The word contraband, reported in English since 1529, from Medieval French contrebande "a smuggling," denotes any item that, relating to its nature, is illegal to be possessed or sold.

Used for goods that by their nature, such as too dangerous or offensive in the eyes of the legislator (termed contraband in se), are forbidden. For so-called derivative contraband, goods that may normally be owned but are liable to be seized because they were used in committing an unlawful act and hence begot illegally:

In international law, contraband means goods that are ultimately destined for territory under the control of the enemy and may be susceptible for use in armed conflict. Traditionally, contraband is classified into two categories, absolute contraband and conditional contraband. The former category includes arms, munitions, and various materials, such as chemicals and certain types of machinery that may be used directly to wage war or be converted into instruments of war.

Conditional contraband, formerly known as occasional contraband, consists of such materials as provisions and livestock feed. Cargo of that kind, presumably innocent in character, is subject to seizure if in the opinion of the belligerent nation that seizes them, the supplies are destined for the armed forces of the enemy rather than for civilian use and consumption.

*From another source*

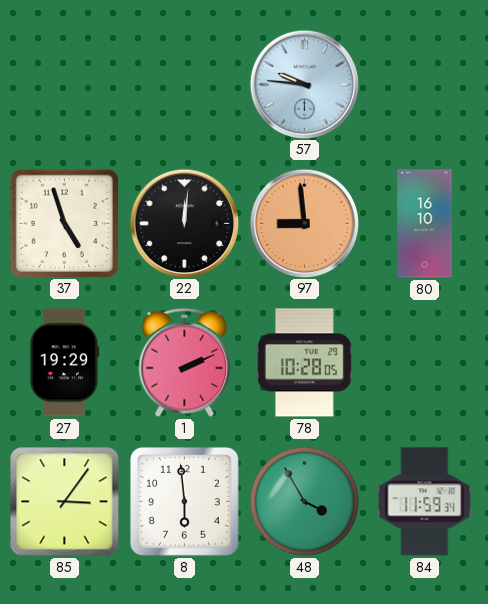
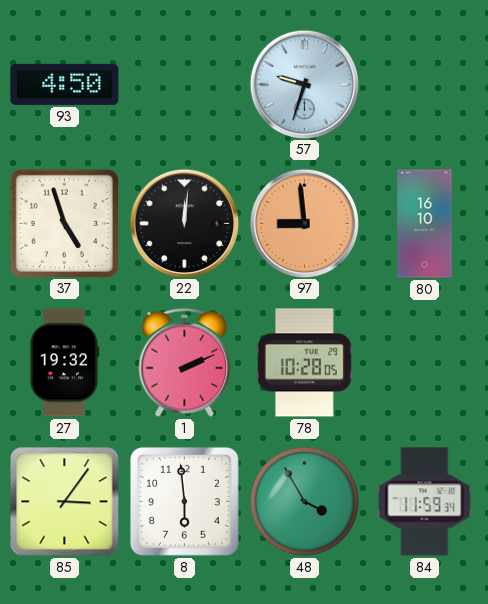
93: none -> 4:50
57: 9:46 -> 9:33
27: 19:29 -> 19:32
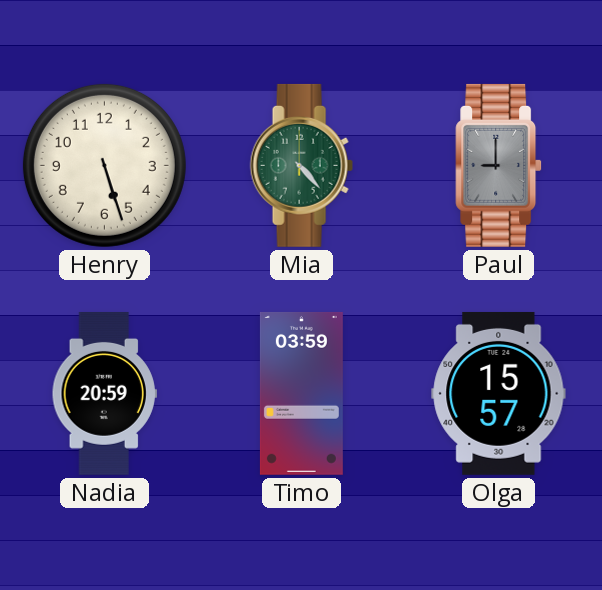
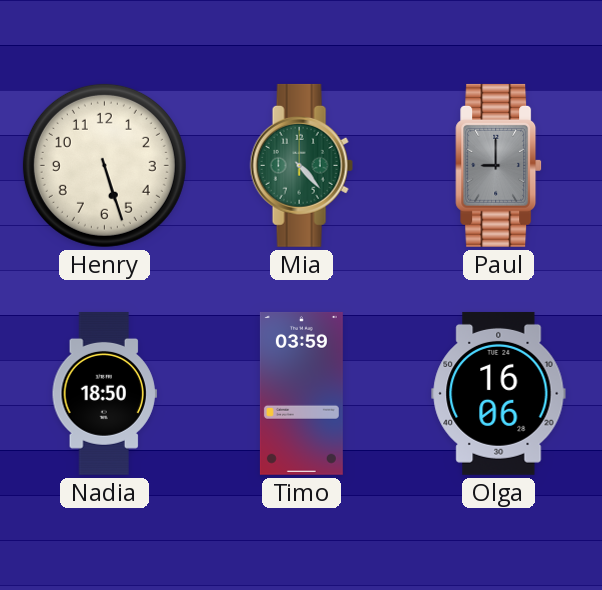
Nadia: 20:59 -> 18:50
Olga: 15:57 -> 16:06
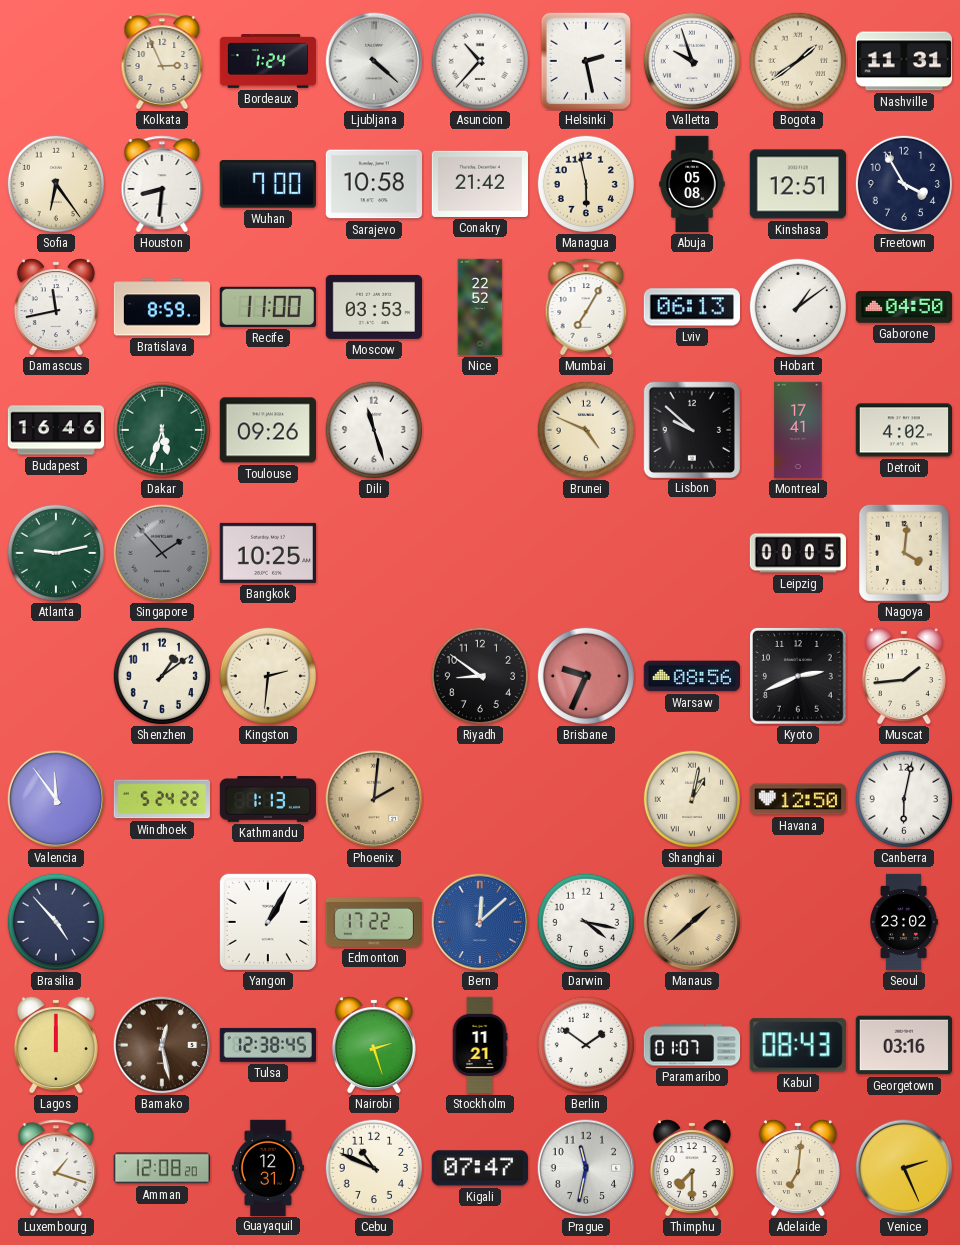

In former agreements among nations, certain other commodities, including soap, paper, clocks, agricultural machinery and jewelry, have been classified as non-contraband, but the distinctions have proved meaningless in practice.

Under the conditions of modern warfare, in which armed conflict has largely become a struggle involving the total populations of the contending powers, virtually all commodities are classified by belligerents as absolute contraband.

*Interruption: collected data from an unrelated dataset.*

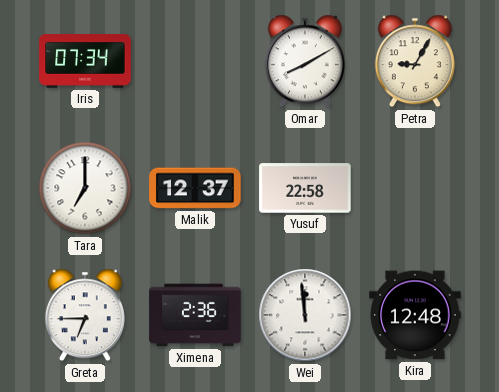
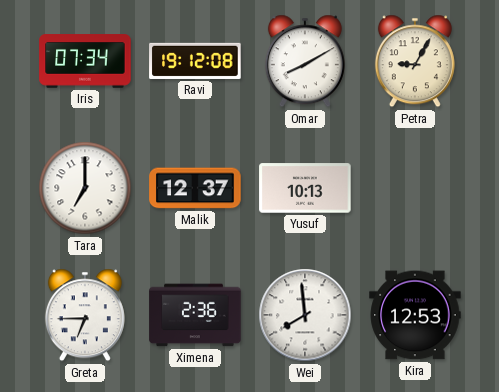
Ravi: none -> 19:12
Yusuf: 22:58 -> 10:13
Wei: 11:59 -> 7:59
Kira: 12:48 -> 12:53
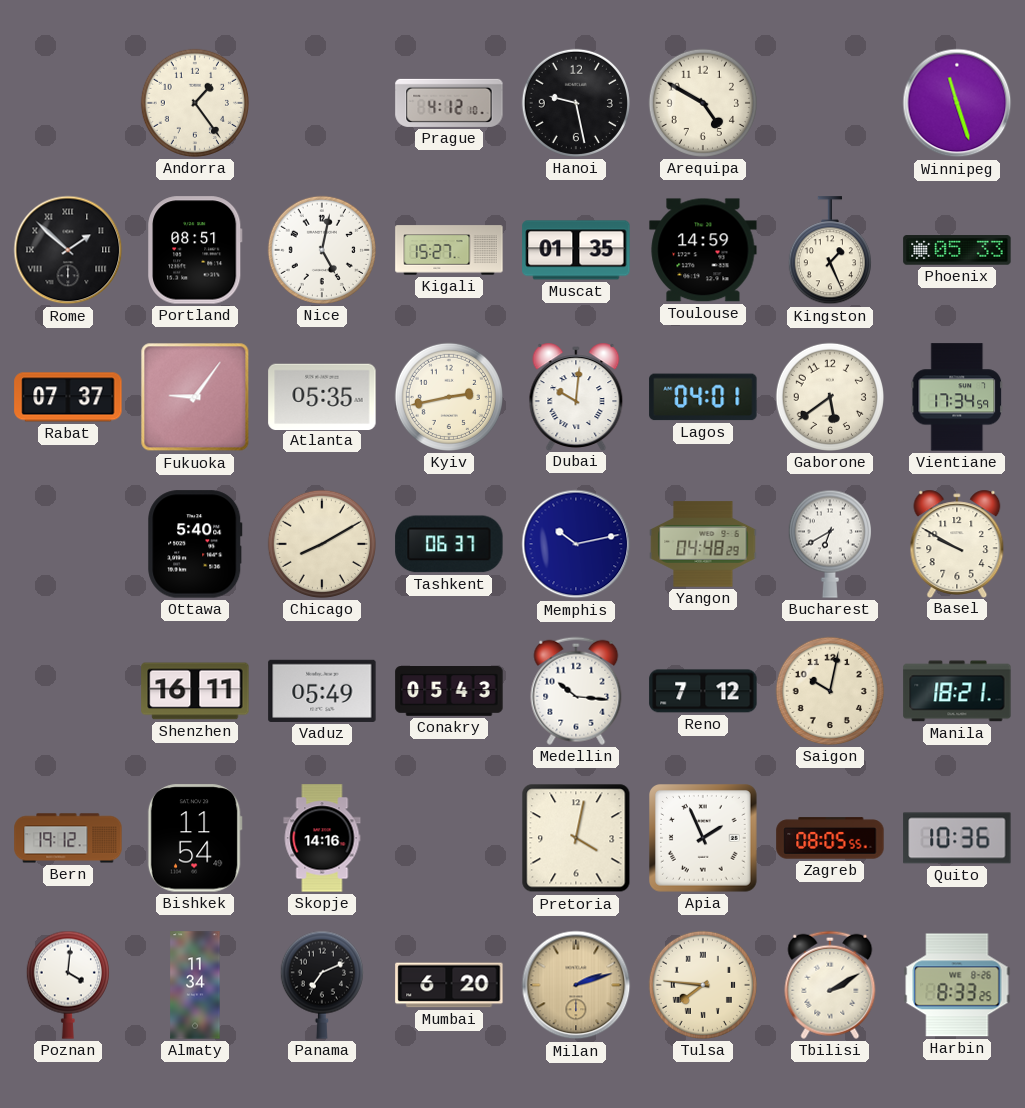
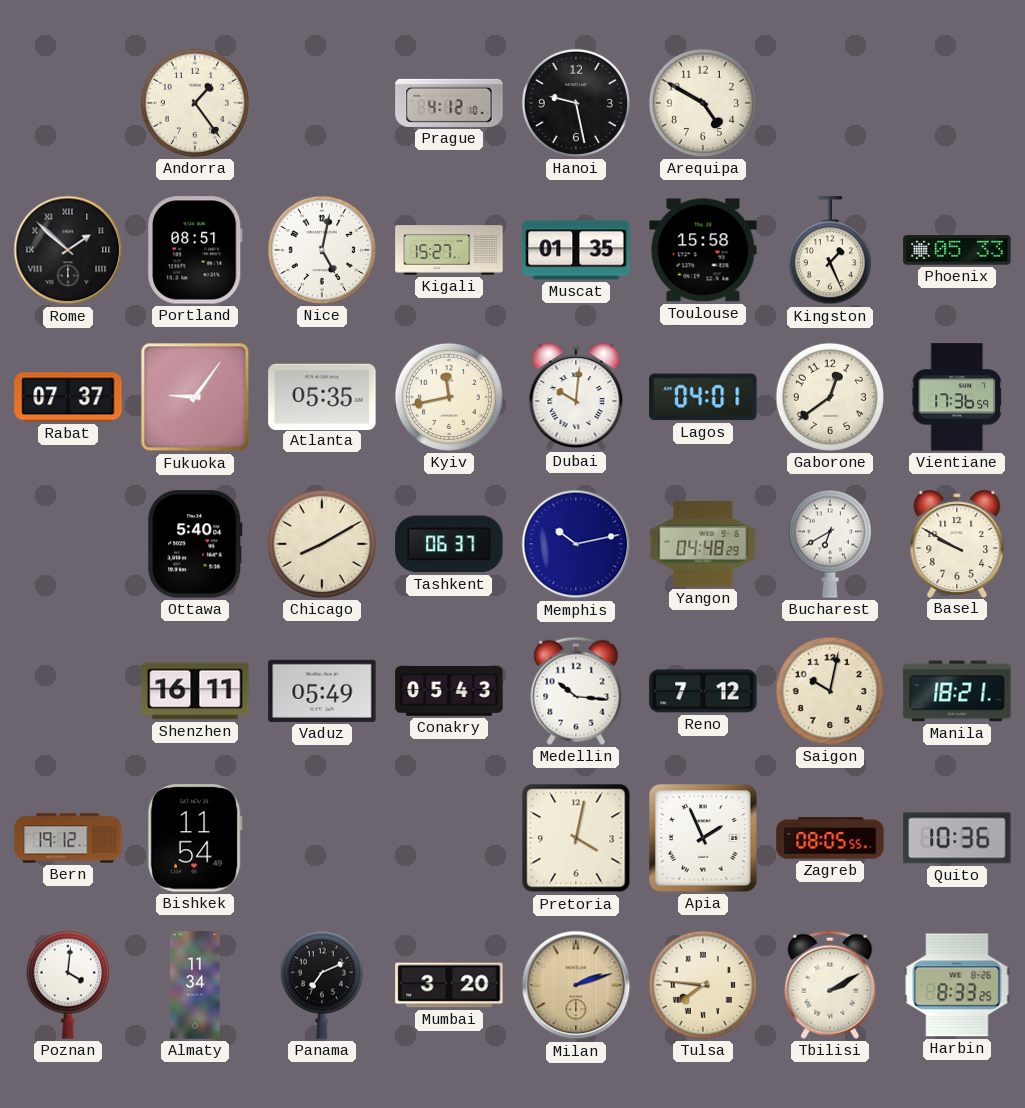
Winnipeg: 11:27 -> none
Toulouse: 14:59 -> 15:58
Kyiv: 2:43 -> 11:43
Gaborone: 5:39 -> 12:39
Vientiane: 17:34 -> 17:36
Skopje: 14:16 -> none
Mumbai: 6:20 -> 3:20
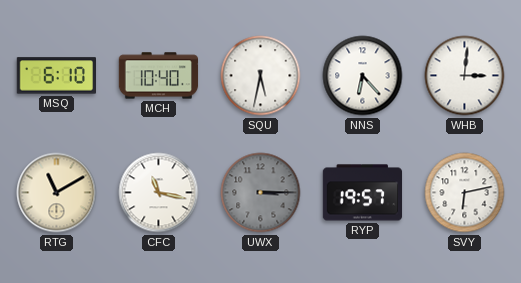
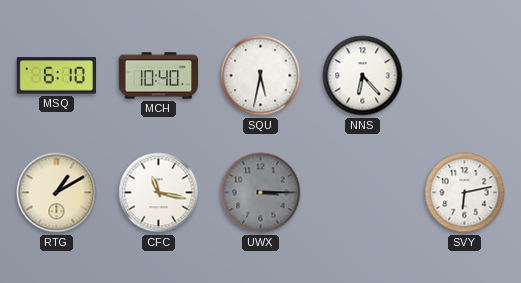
WHB: 3:01 -> none
RTG: 11:10 -> 1:10
RYP: 19:57 -> none
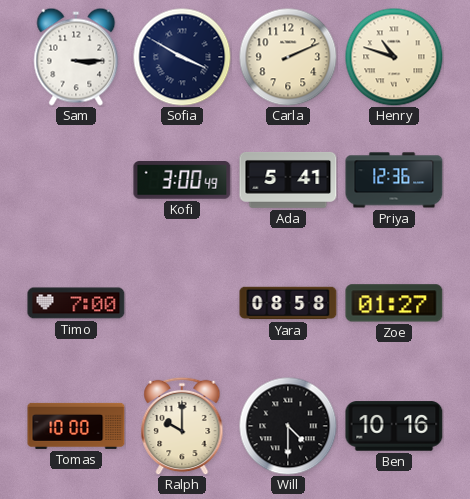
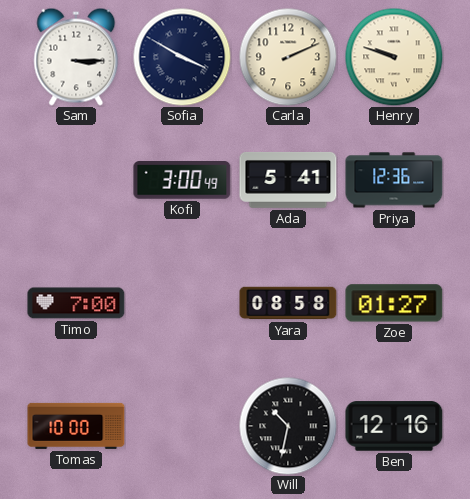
Henry: 10:48 -> 9:48
Ralph: 10:00 -> none
Will: 4:30 -> 10:32
Ben: 10:16 -> 12:16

During the American Civil War, Confederate-owned slaves who sought refuge in Union military camps or who lived in territories that fell under Union control were declared "contraband of war". The policy was first articulated by General Benjamin F. Butler in 1861, in what came to be known as the "Fort Monroe Doctrine," established in Hampton, Virginia. By war's end, the Union had set up 100 contraband camps in the South, and the Roanoke Island Freedmen's Colony (1863–1867) was developed to be a self-sustaining colony. Many adult freedmen worked for wages for the Army at such camps, teachers were recruited from the North for their schools by the American Missionary Association, and thousands of freedmen enlisted from such camps in the United States Colored Troops to fight with the Union against the Confederacy.